[Information provided — start]

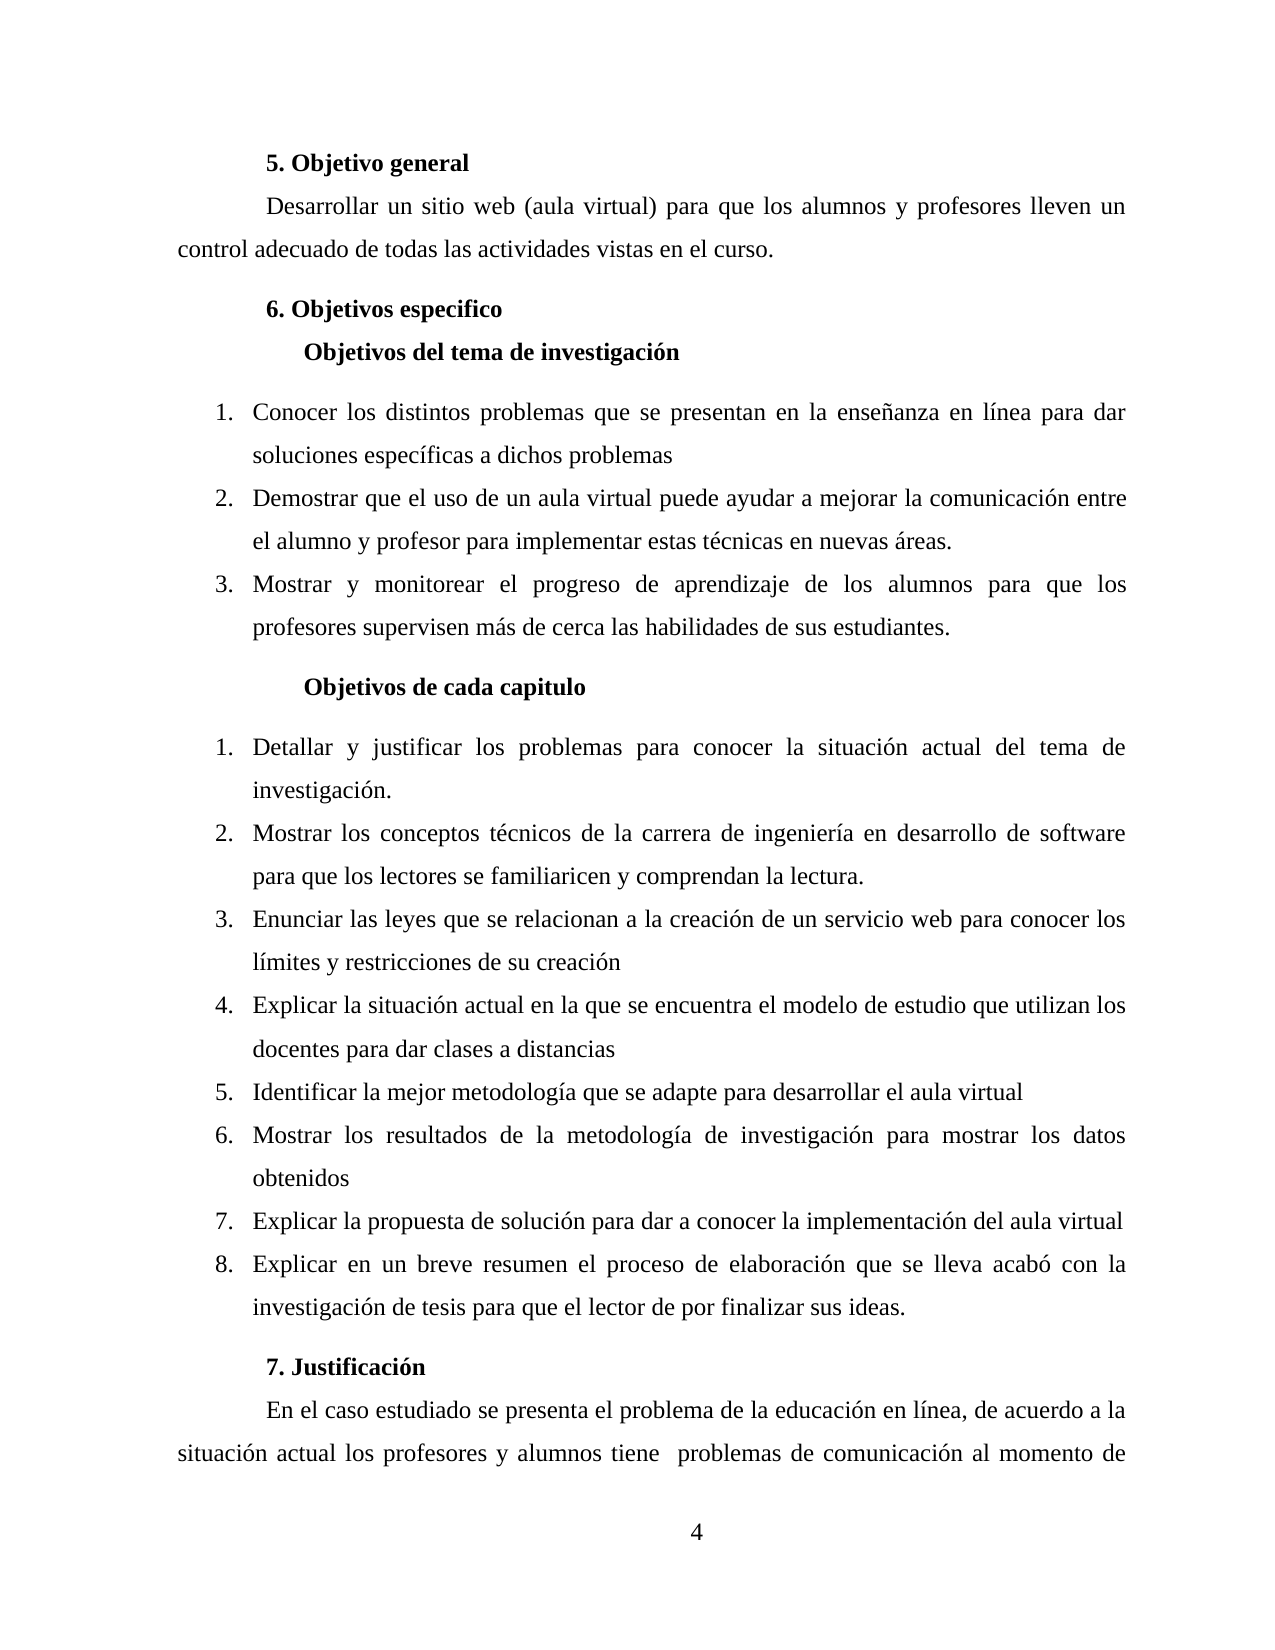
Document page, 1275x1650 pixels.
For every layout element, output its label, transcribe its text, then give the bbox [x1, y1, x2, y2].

list Detallar y justificar los problemas para conocer la situación actual del tema de investigación. [215, 732, 1127, 804]
subtitle 5. Objetivo general [177, 148, 1127, 176]
list Identificar la mejor metodología que se adapte para desarrollar el aula virtual [215, 1077, 1127, 1106]
list Mostrar los resultados de la metodología de investigación para mostrar los datos obtenidos [215, 1120, 1127, 1192]
list Explicar la situación actual en la que se encuentra el modelo de estudio que utilizan los docentes para dar clases a distancias [215, 991, 1127, 1062]
subtitle 6. Objetivos especifico [177, 294, 1127, 322]
list Demostrar que el uso de un aula virtual puede ayudar a mejorar la comunicación entre el alumno y profesor para implementar estas técnicas en nuevas áreas. [215, 483, 1127, 555]
list Conocer los distintos problemas que se presentan en la enseñanza en línea para dar soluciones específicas a dichos problemas [215, 397, 1127, 468]
text Objetivos de cada capitulo [215, 672, 1127, 701]
list Mostrar los conceptos técnicos de la carrera de ingeniería en desarrollo de software para que los lectores se familiaricen y comprendan la lectura. [215, 818, 1127, 890]
list Mostrar y monitorear el progreso de aprendizaje de los alumnos para que los profesores supervisen más de cerca las habilidades de sus estudiantes. [215, 569, 1127, 641]
subtitle 7. Justificación [177, 1352, 1127, 1381]
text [177, 1395, 1127, 1467]
text Desarrollar un sitio web (aula virtual) para que los alumnos y profesores lleven un control adecuado de todas las actividades vistas en el curso. [177, 191, 1127, 263]
list Enunciar las leyes que se relacionan a la creación de un servicio web para conocer los límites y restricciones de su creación [215, 904, 1127, 976]
list Explicar en un breve resumen el proceso de elaboración que se lleva acabó con la investigación de tesis para que el lector de por finalizar sus ideas. [215, 1249, 1127, 1321]
text Objetivos del tema de investigación [215, 337, 1127, 366]
list Explicar la propuesta de solución para dar a conocer la implementación del aula virtual [215, 1206, 1127, 1235]
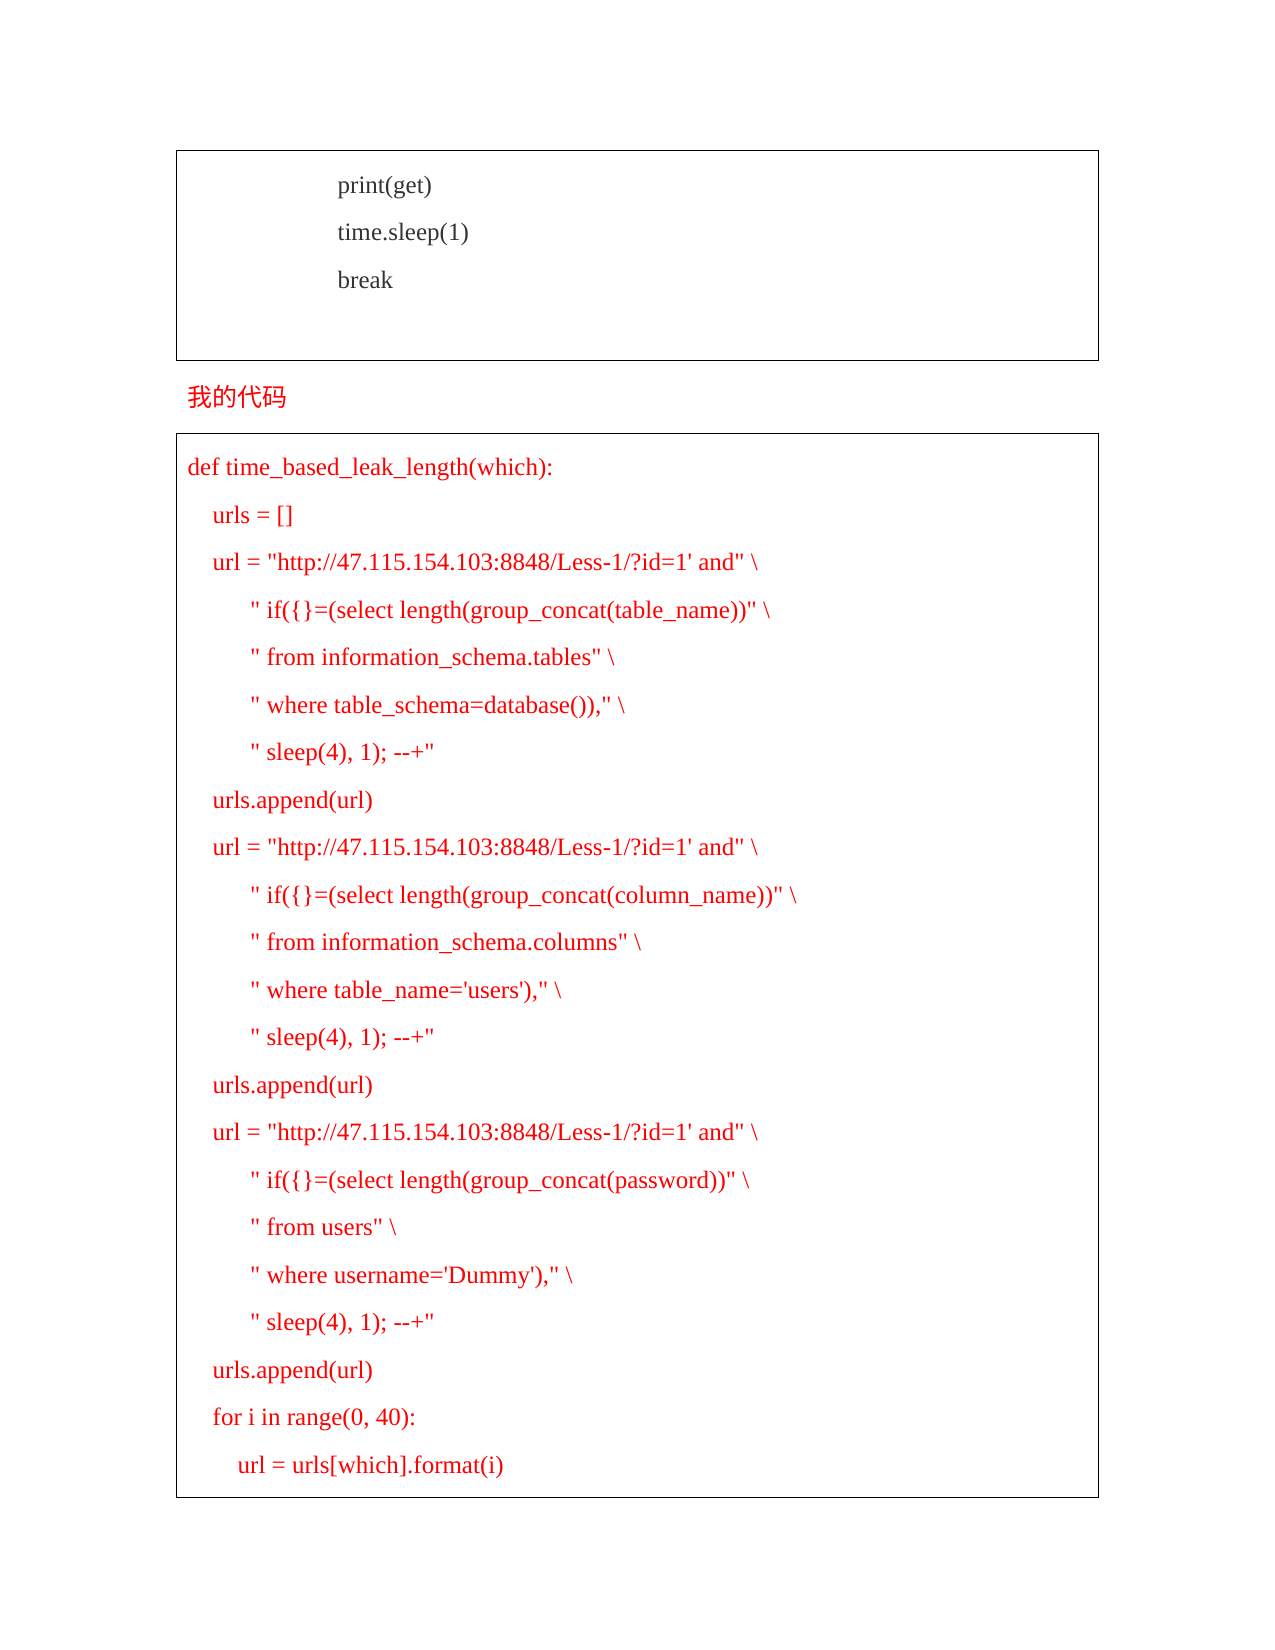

[Information provided — finish]

- _Request_
Every line from the one with "text [177, 1395, 1127, 1467]" to the end of the records above should be restated word for word, and no picture belongs in the copy.

- _Response for this exercise_
text [177, 1395, 1127, 1467]
text Desarrollar un sitio web (aula virtual) para que los alumnos y profesores lleven un control adecuado de todas las actividades vistas en el curso. [177, 191, 1127, 263]
list Enunciar las leyes que se relacionan a la creación de un servicio web para conocer los límites y restricciones de su creación [215, 904, 1127, 976]
list Explicar en un breve resumen el proceso de elaboración que se lleva acabó con la investigación de tesis para que el lector de por finalizar sus ideas. [215, 1249, 1127, 1321]
text Objetivos del tema de investigación [215, 337, 1127, 366]
list Explicar la propuesta de solución para dar a conocer la implementación del aula virtual [215, 1206, 1127, 1235]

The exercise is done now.